**WHAT TO DO:** Output the entries below word for word, stopping once the line containing "Disclosure of all" is done, and omit each picture.

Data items
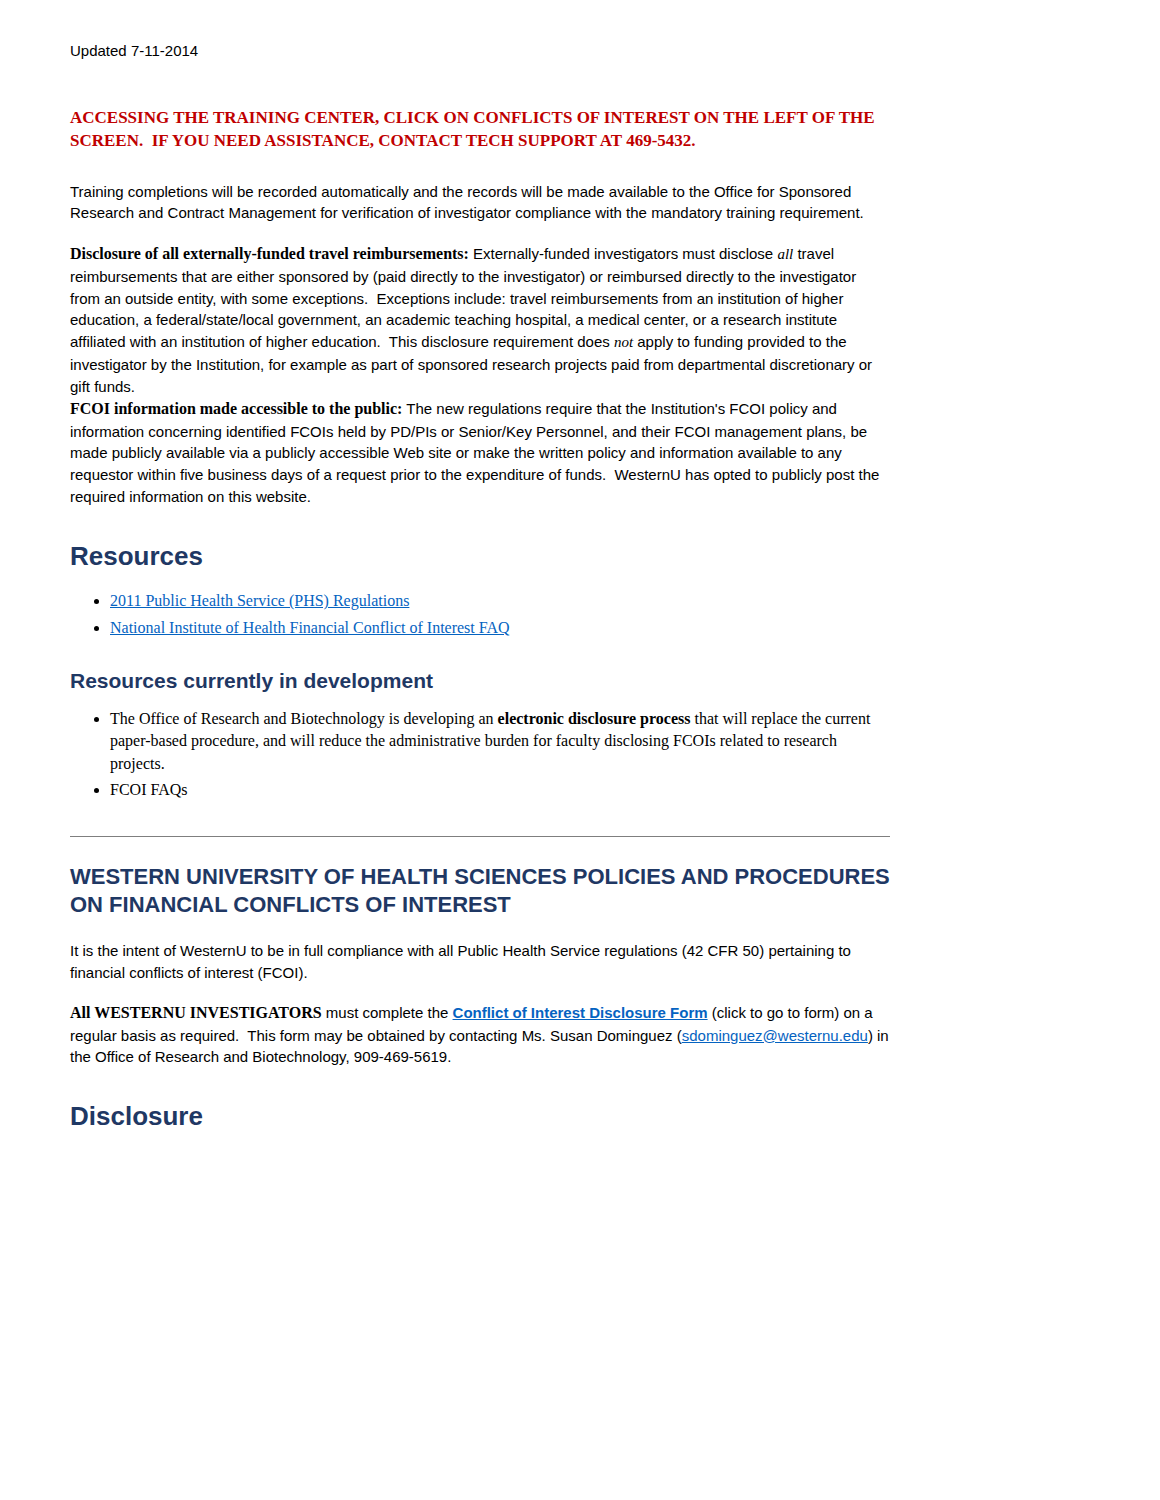Updated 7-11-2014
ACCESSING THE TRAINING CENTER, CLICK ON CONFLICTS OF INTEREST ON THE LEFT OF THE SCREEN. IF YOU NEED ASSISTANCE, CONTACT TECH SUPPORT AT 469-5432.
Training completions will be recorded automatically and the records will be made available to the Office for Sponsored Research and Contract Management for verification of investigator compliance with the mandatory training requirement.
Disclosure of all externally-funded travel reimbursements: Externally-funded investigators must disclose all travel reimbursements that are either sponsored by (paid directly to the investigator) or reimbursed directly to the investigator from an outside entity, with some exceptions. Exceptions include: travel reimbursements from an institution of higher education, a federal/state/local government, an academic teaching hospital, a medical center, or a research institute affiliated with an institution of higher education. This disclosure requirement does not apply to funding provided to the investigator by the Institution, for example as part of sponsored research projects paid from departmental discretionary or gift funds.
FCOI information made accessible to the public: The new regulations require that the Institution's FCOI policy and information concerning identified FCOIs held by PD/PIs or Senior/Key Personnel, and their FCOI management plans, be made publicly available via a publicly accessible Web site or make the written policy and information available to any requestor within five business days of a request prior to the expenditure of funds. WesternU has opted to publicly post the required information on this website.
Resources
2011 Public Health Service (PHS) Regulations
National Institute of Health Financial Conflict of Interest FAQ
Resources currently in development
The Office of Research and Biotechnology is developing an electronic disclosure process that will replace the current paper-based procedure, and will reduce the administrative burden for faculty disclosing FCOIs related to research projects.
FCOI FAQs
Western University of Health Sciences Policies and Procedures on Financial Conflicts of Interest
It is the intent of WesternU to be in full compliance with all Public Health Service regulations (42 CFR 50) pertaining to financial conflicts of interest (FCOI).
All WESTERNU INVESTIGATORS must complete the Conflict of Interest Disclosure Form (click to go to form) on a regular basis as required. This form may be obtained by contacting Ms. Susan Dominguez (sdominguez@westernu.edu) in the Office of Research and Biotechnology, 909-469-5619.
Disclosure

**SOLUTION:**
Updated 7-11-2014
ACCESSING THE TRAINING CENTER, CLICK ON CONFLICTS OF INTEREST ON THE LEFT OF THE SCREEN. IF YOU NEED ASSISTANCE, CONTACT TECH SUPPORT AT 469-5432.
Training completions will be recorded automatically and the records will be made available to the Office for Sponsored Research and Contract Management for verification of investigator compliance with the mandatory training requirement.
Disclosure of all externally-funded travel reimbursements: Externally-funded investigators must disclose all travel reimbursements that are either sponsored by (paid directly to the investigator) or reimbursed directly to the investigator from an outside entity, with some exceptions. Exceptions include: travel reimbursements from an institution of higher education, a federal/state/local government, an academic teaching hospital, a medical center, or a research institute affiliated with an institution of higher education. This disclosure requirement does not apply to funding provided to the investigator by the Institution, for example as part of sponsored research projects paid from departmental discretionary or gift funds.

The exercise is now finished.